New Delhi: The prospects of Jet Airways’ revival plan look bleak as Etihad Airways has informed State Bank of India (SBI), Jet’s top lender, that it will not make any further investment in the cash-strapped carrier. The Gulf airline will also skip the fundraising deal drawn up by the consortium of lenders, sources say. Etihad, which owns nearly a quarter of Jet, might even sell its stake in the beleaguered carrier.
Etihad CEO Tony Douglas conveyed the decision to SBI chief Rajnish Kumar in a meeting earlier this week. The Gulf carrier’s spokesperson said: “As a minority shareholder, Etihad is working closely with Indian lenders, the company and key stakeholders to facilitate a solution for Jet Airways.”
Meanwhile, Naresh Goyal Jet Airways chairman and his son Nivaan Goyal traveled to Doha to provide a presentation to Qatar Airways global CEO Akbar Al Baker, another source said.

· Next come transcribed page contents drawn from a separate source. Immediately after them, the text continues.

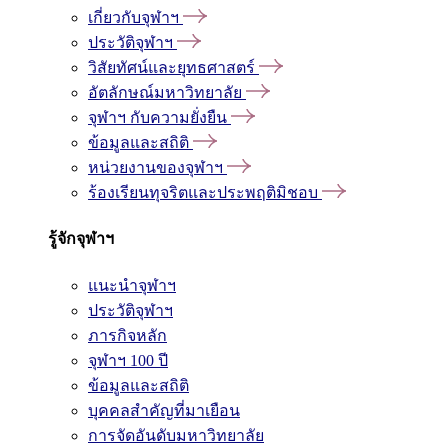
เกี่ยวกับจุฬาฯ
ประวัติจุฬาฯ
วิสัยทัศน์และยุทธศาสตร์
อัตลักษณ์มหาวิทยาลัย
จุฬาฯ กับความยั่งยืน
ข้อมูลและสถิติ
หน่วยงานของจุฬาฯ
ร้องเรียนทุจริตและประพฤติมิชอบ
รู้จักจุฬาฯ
แนะนำจุฬาฯ
ประวัติจุฬาฯ
ภารกิจหลัก
จุฬาฯ 100 ปี
ข้อมูลและสถิติ
บุคคลสำคัญที่มาเยือน
การจัดอันดับมหาวิทยาลัย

“As a minority shareholder, Etihad is working closely with Indian lenders, the company and key stakeholders to facilitate a solution for Jet Airways”
Some days back, the lenders of Jet informed Etihad that it could exit if did not accept the terms to conditions in the resolution plan. Etihad did not agree to an infusion of Rs 750 crore in Jet.
Jet’s woes continue
Jet has been dealing with facing the worst financial crisis in its 25-year-old existence. The carrier has grounded most of its planes, defaulted on loan repayments, delayed salaries and delayed payments to most vendors including aircraft leasing companies.
What losing Etihad would mean to Jet
It might mean another round of discussions since the cash-strapped carrier would need to hunt for a new partner. Lenders on their own may not be able to revive Jet in the absence of a strategic investor.